For one, while climate change is global, in-depth data on concentrations of contaminants is currently limited to North America, Europe and in a smaller way China. More global initiatives are needed to identify pollution hot spots and focus mitigation efforts, the authors said.

 

Pollution hot spots

One of those authors, University of York professor Alistair Boxall, is currently leading an international study that’s collecting samples of drug traces found in river systems around the world. The mega-study covers 61 pharmaceuticals and 165 rivers in 72 countries from New Zealand to South Africa to Mexico.

After entering our bodies, fractions of the drugs that are not metabolized are excreted into wastewater. Roughly 80% of pharmaceuticals in the environment enter waterways in this way, with the remainder entering via manufacturer discharges and consumers flushing unwanted or expired drugs.

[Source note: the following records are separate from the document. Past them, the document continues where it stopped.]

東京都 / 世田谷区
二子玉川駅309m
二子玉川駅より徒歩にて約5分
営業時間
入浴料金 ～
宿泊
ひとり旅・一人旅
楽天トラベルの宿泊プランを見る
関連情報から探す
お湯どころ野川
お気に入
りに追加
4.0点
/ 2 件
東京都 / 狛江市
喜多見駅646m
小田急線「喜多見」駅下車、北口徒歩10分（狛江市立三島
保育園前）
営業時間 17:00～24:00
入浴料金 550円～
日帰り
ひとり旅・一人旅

Early data from Nigeria has shown that the concentration of pharmaceuticals in Lagos, an ultra-dense city with poor sewer treatment, was one hundred times higher than that of York, U.K., Boxall said.

Concerns over antibacterial resistance led Boxall and his team to survey 14 different antibiotics as well as more complex substances like antimalarial compounds.

“That will be very interesting to see how antibiotic exposure in the environment varies,” Boxall said. “There’s a lot of evidence suggesting that resistance and the presence of antibiotics in the environments is affecting [mortality] globally.”

Once additional data is compiled, Boxall and the other scientists behind the paper agreed that a new way of monitoring chemicals needs to be developed. Physical and chemical monitoring needs to be combined with emerging technology such as water-borne robots, remote sensing and genomic sequencing to enable faster and more efficient collection of data across longer time frames and wider spaces.

 

Global response

Some governments are taking steps to avoid the increased risks from chemicals undergoing synergistic effects in the environment. Switzerland invested US$1 billion to upgrade 100 wastewater treatment plants and adopted a federal sewage tax of US$9 per person per year to help cover maintenance costs. The country requires pharmaceutical companies to test their wastewater for biodegradability and to pre-treat water that does not meet requirements.

In the Netherlands, a chain approach that brings together various ministries, regional authorities and stakeholders including pharma companies, doctors, hospitals, pharmacies and water utilities, has begun implementing measures to raise awareness, improve water quality and produce safe drinking water.

Some pharmaceutical companies are trying to minimize the risk by building safe disposal practices at their production facilities. To determine the impact on the environment around its plants, for example, Astra-Zeneca has been looking at species that are higher on the food chain, such as fish-gulping otters.

Researchers from the University of Exeter and Astra-Zeneca found that the harmful impact of Clotrimazole, an endocrine-disrupting anti-fungal chemical, on zebrafish was amplified when the experiment was conducted in the warmer water temperatures predicted for the year 2100.

 

The future of chemicals

The most important long-term steps include reforming how governments approve products and improving post-approval monitoring, an immense undertaking given the fact that roughly 2,000 new chemical substances are introduced annually.

Environmental Defence Canada toxic program manager Muhannad Malas said that Canada’s federal regulators are lagging behind in adopting research that should be used during substance approvals, especially when it comes to chemicals that can affect the human endocrine system.

“When our law was written, we were dealing with industrial pollution,” says Malas. “We didn’t know much about hormone-disrupting chemicals that can impact people at low levels, especially pregnant women, babies in the womb and infants.”

The Canadian Environmental Protection Act, 1999, the federal legislation that outlines how chemicals are approved for use, should be updated to reflect that new science, he says.

Canada’s federal government has ruled out final changes to the act until after the fall election.